• [Your objective]
Each line in the listing below needs to be transcribed exactly.

• [Data to process]
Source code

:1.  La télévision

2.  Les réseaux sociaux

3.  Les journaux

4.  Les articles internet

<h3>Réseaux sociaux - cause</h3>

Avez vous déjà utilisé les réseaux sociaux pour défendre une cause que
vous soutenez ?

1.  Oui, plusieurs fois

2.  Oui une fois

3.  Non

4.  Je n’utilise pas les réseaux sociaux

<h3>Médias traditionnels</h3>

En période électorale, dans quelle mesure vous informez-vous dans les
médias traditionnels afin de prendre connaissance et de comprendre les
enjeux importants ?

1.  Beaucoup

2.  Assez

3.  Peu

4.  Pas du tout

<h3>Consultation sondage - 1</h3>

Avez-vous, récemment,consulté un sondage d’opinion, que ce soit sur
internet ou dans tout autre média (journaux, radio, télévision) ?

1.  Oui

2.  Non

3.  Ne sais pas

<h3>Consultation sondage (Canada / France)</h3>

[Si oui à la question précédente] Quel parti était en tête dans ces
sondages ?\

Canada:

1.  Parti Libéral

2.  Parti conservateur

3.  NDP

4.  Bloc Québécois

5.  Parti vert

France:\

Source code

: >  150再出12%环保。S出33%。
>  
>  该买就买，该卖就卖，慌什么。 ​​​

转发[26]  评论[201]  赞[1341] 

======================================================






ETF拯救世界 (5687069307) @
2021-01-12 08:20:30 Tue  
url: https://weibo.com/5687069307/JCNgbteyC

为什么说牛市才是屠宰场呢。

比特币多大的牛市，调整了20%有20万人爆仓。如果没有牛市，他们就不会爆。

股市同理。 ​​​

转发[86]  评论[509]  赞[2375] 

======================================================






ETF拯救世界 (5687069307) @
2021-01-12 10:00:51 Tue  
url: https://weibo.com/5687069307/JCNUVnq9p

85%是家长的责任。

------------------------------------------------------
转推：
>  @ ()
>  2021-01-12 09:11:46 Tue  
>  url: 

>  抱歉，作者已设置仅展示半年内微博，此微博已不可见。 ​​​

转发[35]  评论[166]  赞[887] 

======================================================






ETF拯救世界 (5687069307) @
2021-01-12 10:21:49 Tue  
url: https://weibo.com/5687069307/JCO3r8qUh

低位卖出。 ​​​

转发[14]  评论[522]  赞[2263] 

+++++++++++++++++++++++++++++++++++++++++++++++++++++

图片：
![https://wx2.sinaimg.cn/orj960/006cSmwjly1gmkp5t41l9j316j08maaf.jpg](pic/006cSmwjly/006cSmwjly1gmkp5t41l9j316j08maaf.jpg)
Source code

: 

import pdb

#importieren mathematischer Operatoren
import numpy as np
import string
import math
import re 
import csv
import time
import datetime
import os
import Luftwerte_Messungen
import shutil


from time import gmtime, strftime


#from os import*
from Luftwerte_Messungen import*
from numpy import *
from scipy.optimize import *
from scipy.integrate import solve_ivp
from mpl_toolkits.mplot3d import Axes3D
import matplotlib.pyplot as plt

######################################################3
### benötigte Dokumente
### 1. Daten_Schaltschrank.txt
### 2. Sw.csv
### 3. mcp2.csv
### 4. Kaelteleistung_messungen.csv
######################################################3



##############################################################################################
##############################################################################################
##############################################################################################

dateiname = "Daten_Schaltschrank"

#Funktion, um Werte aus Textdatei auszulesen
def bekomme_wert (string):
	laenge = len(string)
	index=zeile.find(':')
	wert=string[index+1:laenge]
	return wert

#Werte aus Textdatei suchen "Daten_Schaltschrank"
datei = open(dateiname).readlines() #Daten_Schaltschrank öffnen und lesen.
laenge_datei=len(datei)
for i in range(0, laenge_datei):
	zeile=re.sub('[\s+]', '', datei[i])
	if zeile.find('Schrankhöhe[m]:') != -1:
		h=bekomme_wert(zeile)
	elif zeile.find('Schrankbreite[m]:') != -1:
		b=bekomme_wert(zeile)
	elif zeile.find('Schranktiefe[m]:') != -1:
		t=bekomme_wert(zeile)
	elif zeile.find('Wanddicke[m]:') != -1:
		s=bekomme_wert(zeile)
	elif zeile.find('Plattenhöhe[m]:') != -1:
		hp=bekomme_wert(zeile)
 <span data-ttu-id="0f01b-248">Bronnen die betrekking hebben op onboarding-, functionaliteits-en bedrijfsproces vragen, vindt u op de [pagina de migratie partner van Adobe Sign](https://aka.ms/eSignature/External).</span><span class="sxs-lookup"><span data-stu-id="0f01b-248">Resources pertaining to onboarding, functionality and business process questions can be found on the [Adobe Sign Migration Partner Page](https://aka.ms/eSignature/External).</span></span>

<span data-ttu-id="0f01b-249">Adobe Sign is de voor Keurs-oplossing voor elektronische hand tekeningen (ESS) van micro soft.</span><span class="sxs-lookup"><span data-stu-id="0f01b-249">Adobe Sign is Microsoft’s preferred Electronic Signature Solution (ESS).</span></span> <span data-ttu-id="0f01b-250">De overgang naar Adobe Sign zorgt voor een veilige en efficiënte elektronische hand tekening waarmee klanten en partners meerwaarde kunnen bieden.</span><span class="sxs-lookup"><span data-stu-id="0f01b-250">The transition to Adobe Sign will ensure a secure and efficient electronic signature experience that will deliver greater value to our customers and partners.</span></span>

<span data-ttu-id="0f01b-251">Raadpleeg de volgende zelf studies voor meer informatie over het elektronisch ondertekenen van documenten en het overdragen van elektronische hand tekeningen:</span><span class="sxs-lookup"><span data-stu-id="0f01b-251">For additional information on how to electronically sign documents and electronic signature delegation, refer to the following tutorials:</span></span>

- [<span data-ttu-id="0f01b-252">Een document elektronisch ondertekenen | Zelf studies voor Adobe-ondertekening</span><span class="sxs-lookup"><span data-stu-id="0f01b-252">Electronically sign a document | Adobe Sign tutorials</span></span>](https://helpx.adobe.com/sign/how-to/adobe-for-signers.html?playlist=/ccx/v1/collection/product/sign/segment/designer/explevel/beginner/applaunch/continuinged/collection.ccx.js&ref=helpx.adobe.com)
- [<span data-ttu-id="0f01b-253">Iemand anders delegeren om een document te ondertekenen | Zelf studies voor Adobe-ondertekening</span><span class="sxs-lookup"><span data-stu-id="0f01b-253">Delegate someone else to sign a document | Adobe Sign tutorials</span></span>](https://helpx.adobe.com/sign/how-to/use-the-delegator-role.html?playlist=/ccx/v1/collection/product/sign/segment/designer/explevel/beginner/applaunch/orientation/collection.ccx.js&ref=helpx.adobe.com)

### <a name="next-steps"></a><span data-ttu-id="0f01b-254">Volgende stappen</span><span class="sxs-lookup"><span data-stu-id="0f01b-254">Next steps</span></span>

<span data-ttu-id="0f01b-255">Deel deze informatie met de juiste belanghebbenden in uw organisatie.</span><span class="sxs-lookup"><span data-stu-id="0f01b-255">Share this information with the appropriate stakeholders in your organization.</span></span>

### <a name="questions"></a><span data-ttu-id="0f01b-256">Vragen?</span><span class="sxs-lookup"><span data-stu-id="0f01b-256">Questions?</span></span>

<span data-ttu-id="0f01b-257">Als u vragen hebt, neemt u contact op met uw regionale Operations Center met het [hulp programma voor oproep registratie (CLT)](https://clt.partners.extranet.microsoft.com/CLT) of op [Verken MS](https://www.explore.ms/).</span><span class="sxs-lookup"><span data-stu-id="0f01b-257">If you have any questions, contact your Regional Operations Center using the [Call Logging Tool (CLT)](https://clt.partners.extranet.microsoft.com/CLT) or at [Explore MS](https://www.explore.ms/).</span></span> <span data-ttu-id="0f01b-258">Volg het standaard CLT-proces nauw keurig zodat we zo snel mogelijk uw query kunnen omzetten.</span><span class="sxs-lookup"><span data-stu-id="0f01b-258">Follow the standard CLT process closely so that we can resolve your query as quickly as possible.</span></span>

• [Output for this exercise]
Source code

:1.  La télévision

2.  Les réseaux sociaux

3.  Les journaux

4.  Les articles internet

<h3>Réseaux sociaux - cause</h3>

Avez vous déjà utilisé les réseaux sociaux pour défendre une cause que
vous soutenez ?

1.  Oui, plusieurs fois

2.  Oui une fois

3.  Non

4.  Je n’utilise pas les réseaux sociaux

<h3>Médias traditionnels</h3>

En période électorale, dans quelle mesure vous informez-vous dans les
médias traditionnels afin de prendre connaissance et de comprendre les
enjeux importants ?

1.  Beaucoup

2.  Assez

3.  Peu

4.  Pas du tout

<h3>Consultation sondage - 1</h3>

Avez-vous, récemment,consulté un sondage d’opinion, que ce soit sur
internet ou dans tout autre média (journaux, radio, télévision) ?

1.  Oui

2.  Non

3.  Ne sais pas

<h3>Consultation sondage (Canada / France)</h3>

[Si oui à la question précédente] Quel parti était en tête dans ces
sondages ?\

Canada:

1.  Parti Libéral

2.  Parti conservateur

3.  NDP

4.  Bloc Québécois

5.  Parti vert

France:\

Source code

: >  150再出12%环保。S出33%。
>  
>  该买就买，该卖就卖，慌什么。 ​​​

转发[26]  评论[201]  赞[1341] 

======================================================






ETF拯救世界 (5687069307) @
2021-01-12 08:20:30 Tue  
url: https://weibo.com/5687069307/JCNgbteyC

为什么说牛市才是屠宰场呢。

比特币多大的牛市，调整了20%有20万人爆仓。如果没有牛市，他们就不会爆。

股市同理。 ​​​

转发[86]  评论[509]  赞[2375] 

======================================================






ETF拯救世界 (5687069307) @
2021-01-12 10:00:51 Tue  
url: https://weibo.com/5687069307/JCNUVnq9p

85%是家长的责任。

------------------------------------------------------
转推：
>  @ ()
>  2021-01-12 09:11:46 Tue  
>  url: 

>  抱歉，作者已设置仅展示半年内微博，此微博已不可见。 ​​​

转发[35]  评论[166]  赞[887] 

======================================================






ETF拯救世界 (5687069307) @
2021-01-12 10:21:49 Tue  
url: https://weibo.com/5687069307/JCO3r8qUh

低位卖出。 ​​​

转发[14]  评论[522]  赞[2263] 

+++++++++++++++++++++++++++++++++++++++++++++++++++++

图片：
![https://wx2.sinaimg.cn/orj960/006cSmwjly1gmkp5t41l9j316j08maaf.jpg](pic/006cSmwjly/006cSmwjly1gmkp5t41l9j316j08maaf.jpg)
Source code

: 

import pdb

#importieren mathematischer Operatoren
import numpy as np
import string
import math
import re 
import csv
import time
import datetime
import os
import Luftwerte_Messungen
import shutil


from time import gmtime, strftime


#from os import*
from Luftwerte_Messungen import*
from numpy import *
from scipy.optimize import *
from scipy.integrate import solve_ivp
from mpl_toolkits.mplot3d import Axes3D
import matplotlib.pyplot as plt

######################################################3
### benötigte Dokumente
### 1. Daten_Schaltschrank.txt
### 2. Sw.csv
### 3. mcp2.csv
### 4. Kaelteleistung_messungen.csv
######################################################3



##############################################################################################
##############################################################################################
##############################################################################################

dateiname = "Daten_Schaltschrank"

#Funktion, um Werte aus Textdatei auszulesen
def bekomme_wert (string):
	laenge = len(string)
	index=zeile.find(':')
	wert=string[index+1:laenge]
	return wert

#Werte aus Textdatei suchen "Daten_Schaltschrank"
datei = open(dateiname).readlines() #Daten_Schaltschrank öffnen und lesen.
laenge_datei=len(datei)
for i in range(0, laenge_datei):
	zeile=re.sub('[\s+]', '', datei[i])
	if zeile.find('Schrankhöhe[m]:') != -1:
		h=bekomme_wert(zeile)
	elif zeile.find('Schrankbreite[m]:') != -1:
		b=bekomme_wert(zeile)
	elif zeile.find('Schranktiefe[m]:') != -1:
		t=bekomme_wert(zeile)
	elif zeile.find('Wanddicke[m]:') != -1:
		s=bekomme_wert(zeile)
	elif zeile.find('Plattenhöhe[m]:') != -1:
		hp=bekomme_wert(zeile)
 <span data-ttu-id="0f01b-248">Bronnen die betrekking hebben op onboarding-, functionaliteits-en bedrijfsproces vragen, vindt u op de [pagina de migratie partner van Adobe Sign](https://aka.ms/eSignature/External).</span><span class="sxs-lookup"><span data-stu-id="0f01b-248">Resources pertaining to onboarding, functionality and business process questions can be found on the [Adobe Sign Migration Partner Page](https://aka.ms/eSignature/External).</span></span>

<span data-ttu-id="0f01b-249">Adobe Sign is de voor Keurs-oplossing voor elektronische hand tekeningen (ESS) van micro soft.</span><span class="sxs-lookup"><span data-stu-id="0f01b-249">Adobe Sign is Microsoft’s preferred Electronic Signature Solution (ESS).</span></span> <span data-ttu-id="0f01b-250">De overgang naar Adobe Sign zorgt voor een veilige en efficiënte elektronische hand tekening waarmee klanten en partners meerwaarde kunnen bieden.</span><span class="sxs-lookup"><span data-stu-id="0f01b-250">The transition to Adobe Sign will ensure a secure and efficient electronic signature experience that will deliver greater value to our customers and partners.</span></span>

<span data-ttu-id="0f01b-251">Raadpleeg de volgende zelf studies voor meer informatie over het elektronisch ondertekenen van documenten en het overdragen van elektronische hand tekeningen:</span><span class="sxs-lookup"><span data-stu-id="0f01b-251">For additional information on how to electronically sign documents and electronic signature delegation, refer to the following tutorials:</span></span>

- [<span data-ttu-id="0f01b-252">Een document elektronisch ondertekenen | Zelf studies voor Adobe-ondertekening</span><span class="sxs-lookup"><span data-stu-id="0f01b-252">Electronically sign a document | Adobe Sign tutorials</span></span>](https://helpx.adobe.com/sign/how-to/adobe-for-signers.html?playlist=/ccx/v1/collection/product/sign/segment/designer/explevel/beginner/applaunch/continuinged/collection.ccx.js&ref=helpx.adobe.com)
- [<span data-ttu-id="0f01b-253">Iemand anders delegeren om een document te ondertekenen | Zelf studies voor Adobe-ondertekening</span><span class="sxs-lookup"><span data-stu-id="0f01b-253">Delegate someone else to sign a document | Adobe Sign tutorials</span></span>](https://helpx.adobe.com/sign/how-to/use-the-delegator-role.html?playlist=/ccx/v1/collection/product/sign/segment/designer/explevel/beginner/applaunch/orientation/collection.ccx.js&ref=helpx.adobe.com)

### <a name="next-steps"></a><span data-ttu-id="0f01b-254">Volgende stappen</span><span class="sxs-lookup"><span data-stu-id="0f01b-254">Next steps</span></span>

<span data-ttu-id="0f01b-255">Deel deze informatie met de juiste belanghebbenden in uw organisatie.</span><span class="sxs-lookup"><span data-stu-id="0f01b-255">Share this information with the appropriate stakeholders in your organization.</span></span>

### <a name="questions"></a><span data-ttu-id="0f01b-256">Vragen?</span><span class="sxs-lookup"><span data-stu-id="0f01b-256">Questions?</span></span>

<span data-ttu-id="0f01b-257">Als u vragen hebt, neemt u contact op met uw regionale Operations Center met het [hulp programma voor oproep registratie (CLT)](https://clt.partners.extranet.microsoft.com/CLT) of op [Verken MS](https://www.explore.ms/).</span><span class="sxs-lookup"><span data-stu-id="0f01b-257">If you have any questions, contact your Regional Operations Center using the [Call Logging Tool (CLT)](https://clt.partners.extranet.microsoft.com/CLT) or at [Explore MS](https://www.explore.ms/).</span></span> <span data-ttu-id="0f01b-258">Volg het standaard CLT-proces nauw keurig zodat we zo snel mogelijk uw query kunnen omzetten.</span><span class="sxs-lookup"><span data-stu-id="0f01b-258">Follow the standard CLT process closely so that we can resolve your query as quickly as possible.</span></span>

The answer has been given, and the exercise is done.